Budget Woes and the Social Security Administration (SSA): Part 3
In Budget Woes and the SSA: Part 2, we looked at the SSA’s proposed reallocation of payroll taxes from the OASI Trust Fund (Old-Age & Survivors Insurance) to the Disability Insurance Trust Fund (DI) in order to ensure the solvency of the latter past 2016.
Today we will examine the Congressional Budget Office’s (CBO) objection to the reallocation proposal.
Joyce Manchester, a Unit Chief at the CBO, testified on the CBO’s behalf at the DI Trust Fund Congressional Hearing. She spoke to a variety of the CBO’s concerns about the current state of the SSA, including the issue of DI Trust Fund solvency.
According to Manchester, the CBO is of the opinion that reallocating payroll taxes from the OASI Trust Fund to the DI Trust Fund might harm the OASI Trust Fund’s future. Instead, the CBO offered the SSA two possible remedies to the DI Trust Fund’s shortage: generate new revenues or cut spending. Regarding revenues, the CBO suggested increasing the payroll tax rate or the taxable earnings limit for the DI program exclusively. And in order to cut spending, it offered a number of suggestions including: a 15% reduction of all DI benefits or a reduction of DI benefits for people 53 and older, revising the cost of living adjustment, altering DI eligibility rules, increasing the mandatory DI waiting period from 5 months to 12, revising regulations in order that the SSA be represented at hearings, and conducting Continuing Disability Reviews (CDRs) on a more regular basis.

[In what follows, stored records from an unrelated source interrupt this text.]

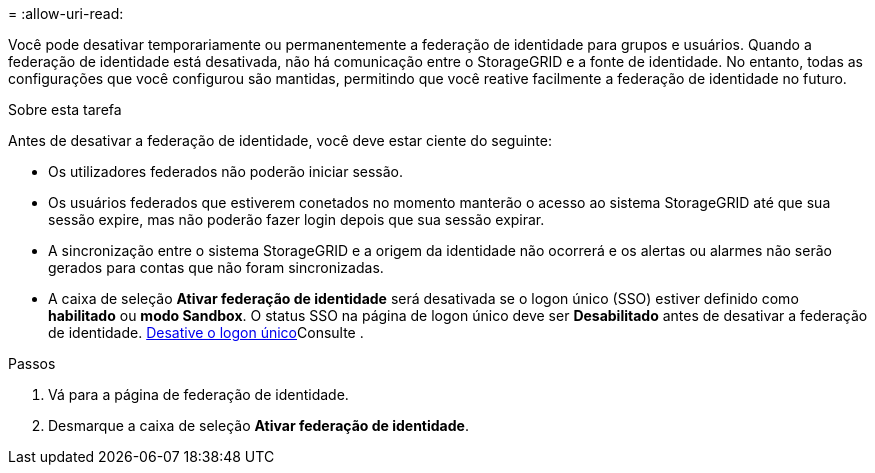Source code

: = 
:allow-uri-read: 


Você pode desativar temporariamente ou permanentemente a federação de identidade para grupos e usuários. Quando a federação de identidade está desativada, não há comunicação entre o StorageGRID e a fonte de identidade. No entanto, todas as configurações que você configurou são mantidas, permitindo que você reative facilmente a federação de identidade no futuro.

.Sobre esta tarefa
Antes de desativar a federação de identidade, você deve estar ciente do seguinte:

* Os utilizadores federados não poderão iniciar sessão.
* Os usuários federados que estiverem conetados no momento manterão o acesso ao sistema StorageGRID até que sua sessão expire, mas não poderão fazer login depois que sua sessão expirar.
* A sincronização entre o sistema StorageGRID e a origem da identidade não ocorrerá e os alertas ou alarmes não serão gerados para contas que não foram sincronizadas.
* A caixa de seleção *Ativar federação de identidade* será desativada se o logon único (SSO) estiver definido como *habilitado* ou *modo Sandbox*. O status SSO na página de logon único deve ser *Desabilitado* antes de desativar a federação de identidade. xref:../admin/disabling-single-sign-on.adoc[Desative o logon único]Consulte .


.Passos
. Vá para a página de federação de identidade.
. Desmarque a caixa de seleção *Ativar federação de identidade*.

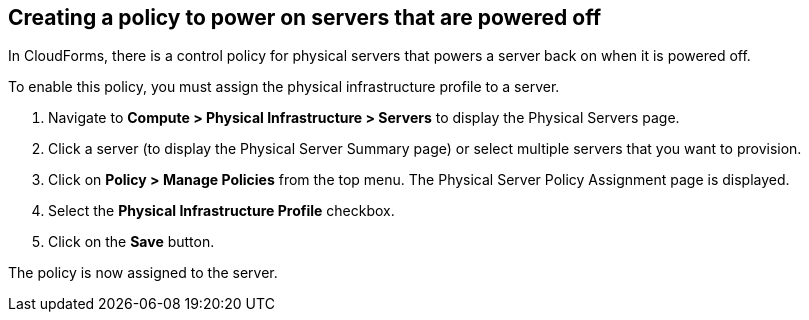 == Creating a policy to power on servers that are powered off

In CloudForms, there is a control policy for physical servers that powers a server back on when it is powered off.

To enable this policy, you must assign the physical infrastructure profile to a server.

. Navigate to *Compute > Physical Infrastructure > Servers* to display the Physical Servers page.
. Click a server (to display the Physical Server Summary page) or select multiple servers that you want to provision.
. Click on *Policy > Manage Policies* from the top menu. The Physical Server Policy Assignment page is displayed.
. Select the *Physical Infrastructure Profile* checkbox.
. Click on the *Save* button.

The policy is now assigned to the server.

The CBO also suggested to the SSA a number of major policy changes it could make to improve administrative function, such as switching from a full to a partial DI payment program, requiring employers to offer their own disability insurance programs to employees, and revising employers’ tax rates to account for their claim history (a method called “experience rating”).